• **Quoted text**
◇ ◇ ◇ ◇ ◇
Bookmark and Share

Notice: On March 31, it was announced that Statalist is moving from an email list to a forum. The old list will shut down at the end of May, and its replacement, statalist.org is already up and running.


[Date Prev][Date Next][Thread Prev][Thread Next][Date Index][Thread Index]

Re: st: regexm


From   Nick Cox <njcoxstata@gmail.com>
To   statalist@hsphsun2.harvard.edu
Subject   Re: st: regexm
Date   Sat, 27 Aug 2011 08:43:18 +0100

It is not obvious to me that you need -regexm()- at all.

The text " th_aft" appears to be just a terminator that you don't care
about, so remove it.

replace j = subinstr(j, " th_aft", "", .)

The last element can be separated off and then removed.

gen last = word(j, -1)

replace j = reverse(j)
replace j = subinstr(j, word(j,1) , "", 1)
replace j = reverse(j)

We reverse it in order to avoid removing any identical substring.

Those three lines could be telescoped into one.

Then it looks like an exercise in -subinstr()- and -split-.

Nick

On Sat, Aug 27, 2011 at 2:28 AM, Eric Booth <ebooth@ppri.tamu.edu> wrote:
> <>
>
> Here's an example...note that I messed with the formatting of the %'s and $'s in my example data a bit to show how flexible the -regex- is in the latter part of the code; however, you'll need to check that there aren't other patterns/symbols in your string that could break my code.
>  There are other ways to approach this, but I think the logic here is easy to follow:
>
> *************! watch for wrapping:
>
> **example data:
> clear
> inp str70(j)
> "A: 0.35%-$197(M) 0.30%-$397(M) 0.27% th_aft."
> "A: 0.25%-$198(M) 0.12%-$398(M)  0.99%-$300(M) 0.00% th_aft."
> "A: 1.0%-$109(M) 0.1% th_aft."
> "A: 0%-$199(M) 0.30%-$366(M) 1.99% th_aft."
> end
>
>
>
> **regexm example == easier to use -split- initially
> g example = regexs(0) ///
>  if regexm(j, "(([0-9]+\.[0-9]*[%-]+)([\$][0-9]*))")
> l
> drop example
>
>
> **split:
> replace j = subinstr(j, "A: ", "", 1)
> split j, p("(M) ")
>
> **first, find x10 :
> g x10 = ""
>
> tempvar flag
> g `flag' = ""
> foreach var of varlist j? {
> replace `flag' = "`var'" if ///
>        strpos(`var', "th_aft")>0
> replace x10  = subinstr(`var', "th_aft.", "", .) ///
>         if `flag' == "`var'"
> replace `var' = "" if strpos(`var', "th_aft")>0
>        }
>
>
> **now, create x1-x9 and y1-y9
> forval num = 1/9 {
>  g x`num' = ""
◇ ◇ ◇ ◇ ◇
• **Dataset extract**
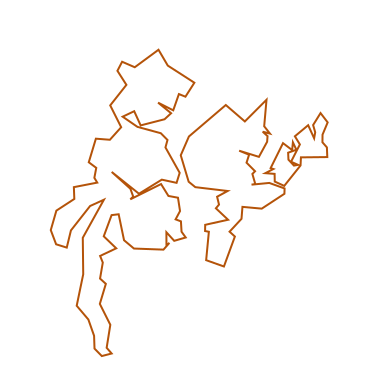 outline of Sortland nor, Nordland, Norway, rotated 170°
{"feature_id": "86288312B55921880538341", "entity_name": "Sortland nor", "entity_type": "district", "adm_level": 2, "iso_a3": "NOR", "parent_name": "Norway", "parent_adm1": "Nordland", "projection": "mercator", "projection_center": [15.403, 68.748], "detail": "medium", "context": "isolated", "style": "outline", "palette": "amber", "viewbox_px": 384, "rotation_deg": 170, "n_neighbors": 0, "source": "geoboundaries", "source_scale": "gbopen_adm2", "svg_char_len": 1924}
<svg xmlns="http://www.w3.org/2000/svg" viewBox="0 0 384 384"><g transform="rotate(170 192 192)"><path d="M259.0,146.4L230.1,140.2L223.1,145.8L226.4,144.0L224.2,156.8L218.0,147.0L206.1,148.3L209.2,154.7L208.0,165.0L212.9,167.9L207.1,175.3L206.8,188.8L215.9,192.2L221.1,205.2L254.0,195.5L250.7,197.7L252.1,205.9L267.6,225.7L244.5,199.5L219.6,209.4L205.6,203.7L200.8,213.0L210.4,240.5L207.1,247.5L212.5,255.3L234.4,265.6L247.2,278.2L234.9,281.6L231.0,266.5L206.4,268.4L198.9,273.2L209.9,285.9L196.3,275.7L187.9,290.7L181.9,287.0L170.7,299.2L193.9,320.7L200.3,337.9L226.7,324.8L238.2,332.4L244.4,324.3L238.0,308.9L257.5,291.5L250.5,268.1L263.8,257.7L277.4,261.2L288.5,239.2L282.1,232.4L285.7,222.9L283.7,217.7L307.5,217.3L309.1,205.6L328.8,197.2L337.7,179.0L334.9,164.1L325.0,159.0L317.9,175.2L294.8,195.9L280.1,199.7L307.5,165.9L313.4,129.9L325.3,100.0L316.2,84.4L313.4,67.4L315.2,54.7L309.3,46.1L299.2,46.9L303.1,53.4L295.5,75.4L302.2,97.8L292.8,116.5L297.6,122.7L292.1,138.0L293.6,145.0L276.4,149.7L286.6,163.7L275.2,183.2L268.1,182.8L267.3,156.3L259.0,146.4ZM143.6,271.8L185.4,247.2L196.7,230.1L193.5,202.7L187.9,196.2L156.7,186.8L168.1,183.0L167.6,174.9L171.3,171.8L161.3,158.4L184.7,157.4L185.9,151.3L182.3,149.9L189.9,122.4L173.5,113.1L157.5,140.7L161.9,146.4L147.9,157.0L144.9,168.6L126.2,163.5L101.3,174.2L100.2,179.4L114.3,187.5L132.1,188.9L128.3,188.9L129.4,199.3L126.3,201.5L133.2,211.4L129.3,218.8L138.4,224.5L120.0,215.0L109.3,228.4L107.9,233.9L111.9,239.1L105.1,236.0L109.5,244.2L102.6,269.9L127.7,252.3L143.6,271.8ZM51.4,212.5L54.9,218.3L53.5,225.8L46.3,237.0L51.7,247.4L61.1,236.9L60.3,229.4L62.4,223.7L66.0,237.6L81.0,229.0L77.5,220.1L89.2,204.6L82.8,200.3L87.0,200.3L91.4,207.1L90.5,214.0L81.9,215.5L84.0,223.4L86.1,215.9L93.9,224.3L110.4,201.9L107.9,200.5L116.5,197.8L107.5,195.5L108.7,187.9L100.1,182.0L80.5,199.3L78.7,207.2L52.7,202.9L51.4,212.5Z" fill="none" stroke="#b45309" stroke-width="2"/></g></svg>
◇ ◇ ◇ ◇ ◇
• **Required work**
**1.** In the Stata forum thread, why does the reply reverse the string before removing its last word?
**2.** Copy from the Stata forum thread, from "Notice: On March" up to and including "-regexm()- at all.".
**3.** Continue the Stata forum thread from the point where it stops.

• **Results of the exercise**
**1.** It reverses the string to avoid removing any identical substring.

**2.**
Notice: On March 31, it was announced that Statalist is moving from an email list to a forum. The old list will shut down at the end of May, and its replacement, statalist.org is already up and running.


[Date Prev][Date Next][Thread Prev][Thread Next][Date Index][Thread Index]

Re: st: regexm


From   Nick Cox <njcoxstata@gmail.com>
To   statalist@hsphsun2.harvard.edu
Subject   Re: st: regexm
Date   Sat, 27 Aug 2011 08:43:18 +0100

It is not obvious to me that you need -regexm()- at all.

**3.**
>  g y`num' = ""
>  cap replace x`num' = regexs(0) if ///
>        regexm(j`num', "([0-9]+\.?[0-9]*[%]+)") ///
>        & !mi(j`num') & mi(x`num') //probably overkill
>  cap replace y`num' = regexs(0) if ///
>        regexm(j`num', "([\$][0-9]*\.?[0-9]*)") ///
>        & !mi(j`num') & mi(y`num')
>        }
> **finally, create y10 == y2:
>  g y10 = y2
>
>
> ****list:
> l *1
> l *2
> l *3
>
> *************!
> - Eric
>
> On Aug 26, 2011, at 6:59 PM, KOTa wrote:

>> I am trying to extract some data from text variable and being new to
>> stata programming struggling with finding right format.
>>
>> my problem is as following:
>>
>> for example i have string variable as following: "A: 0.35%-$100(M)
>> 0.30%-$300(M) 0.27% th_aft."
>>
>> number of pairs "% - (M)" can be from 1 to 9 and it always ends by "% th_aft"
>>
>> I have 10 pairs of variables X1 Y1 .... X10 Y10
>>
>> my goal is to extract all pairs from the string variable and split
>> them into my separate variables.
>>
>> in this case the result should be:
>>
>> X1  = 0.35%
>> Y1 = $100
>>
>> X2 = 0.30%
>> Y2 = $300
>>
>> X3-X9 = y3-Y9 = 0
>>
>> X10 = 0.27%
>> Y10 = Y2 (i.e. last Y extracted from sting)
>>
>> I am trying to use regexm but unsuccessfully, Any suggestions?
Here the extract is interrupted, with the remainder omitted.